Records drawn from a dataset:
=-=-=-=-=
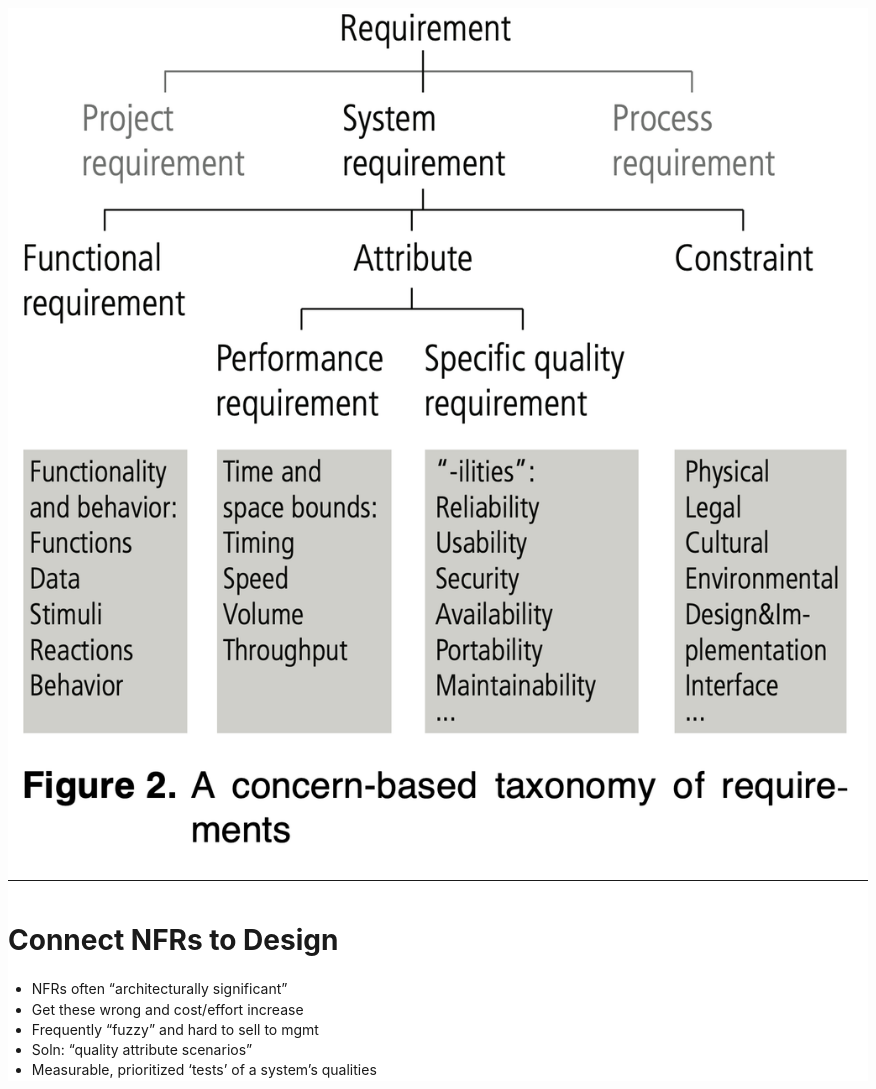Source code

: ![width:800px](images/glinz-nfr.png)


----
# Connect NFRs to Design

- NFRs often “architecturally significant”
- Get these wrong and cost/effort increase
- Frequently “fuzzy” and hard to sell to mgmt
- Soln: “quality attribute scenarios”
- Measurable, prioritized ‘tests’ of a system’s qualities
=-=-=-=-=
WORK REQUEST:
Please return a copy of each line in the entries that has the string "NFRs".

THE COMPLETED TASK:
# Connect NFRs to Design
- NFRs often “architecturally significant”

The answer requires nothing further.